TEXT BLOCK:
-=-=-

Constructor
new GroupedData()
Note: Do not use directly (see above).
- Since:
- 1.3.0
- Source:
Methods
agg(expr)
Compute aggregates by specifying a series of aggregate columns. Note that this function by
default retains the grouping columns in its output. To not retain grouping columns, set
spark.sql.retainGroupColumns
to false.
The available aggregate functions are defined in Functions.
Parameters:
Name | Type | Description |
---|---|---|
expr |
Array of columns to group by. |
- Since:
- 1.3.0
- Source:
Example
// Select the age of the oldest employee and the aggregate expense for each department
df.groupBy("department").agg(F.max("age"), F.sum("expense"));
avg(colNames)
Compute the average value for each numeric columns for each group. The resulting DataFrame will also contain the grouping columns. When specified columns are given, only compute the average values for them.
Parameters:
Name | Type | Description |
---|---|---|
colNames |
Array of columns to compute mean over. |
- Since:
- 1.3.0
- Source:
count()
Count the number of rows for each group. The resulting DataFrame will also contain the grouping columns.
- Since:
- 1.3.0
- Source:
max(colNames)
Compute the max value for each numeric columns for each group. The resulting DataFrame will also contain the grouping columns. When specified columns are given, only compute the max values for them.

-=-=-

DATA EXCERPTS:

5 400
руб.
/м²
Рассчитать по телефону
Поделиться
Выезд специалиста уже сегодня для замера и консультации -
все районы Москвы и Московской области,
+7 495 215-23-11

-=-=-

TO DO:
A - In the GroupedData documentation, which setting must be set to false so that agg does not keep the grouping columns in its output?
B - Pick up the GroupedData documentation where it ends and continue it.
The listing has nothing to do with the GroupedData documentation.

RESPONSES TO THE TASKS:
A - spark.sql.retainGroupColumns

B -
Parameters:
Name | Type | Description |
---|---|---|
colNames |
Array of columns to compute max over. |
- Since:
- 1.3.0
- Source:
mean(colNames)
Alias for GroupedData#avg.
Parameters:
Name | Type | Description |
---|---|---|
colNames |
Array of columns to compute mean over. |
- Since:
- 1.3.0
- Source:
min(colNames)
Compute the min value for each numeric column for each group. The resulting DataFrame will also contain the grouping columns. When specified columns are given, only compute the min values for them.
Parameters:
Name | Type | Description |
---|---|---|
colNames |
Array of columns to compute min over. |
- Since:
- 1.3.0
- Source:
sum(colNames)
Compute the sum for each numeric columns for each group. The resulting DataFrame will also contain the grouping columns. When specified columns are given, only compute the sum for them.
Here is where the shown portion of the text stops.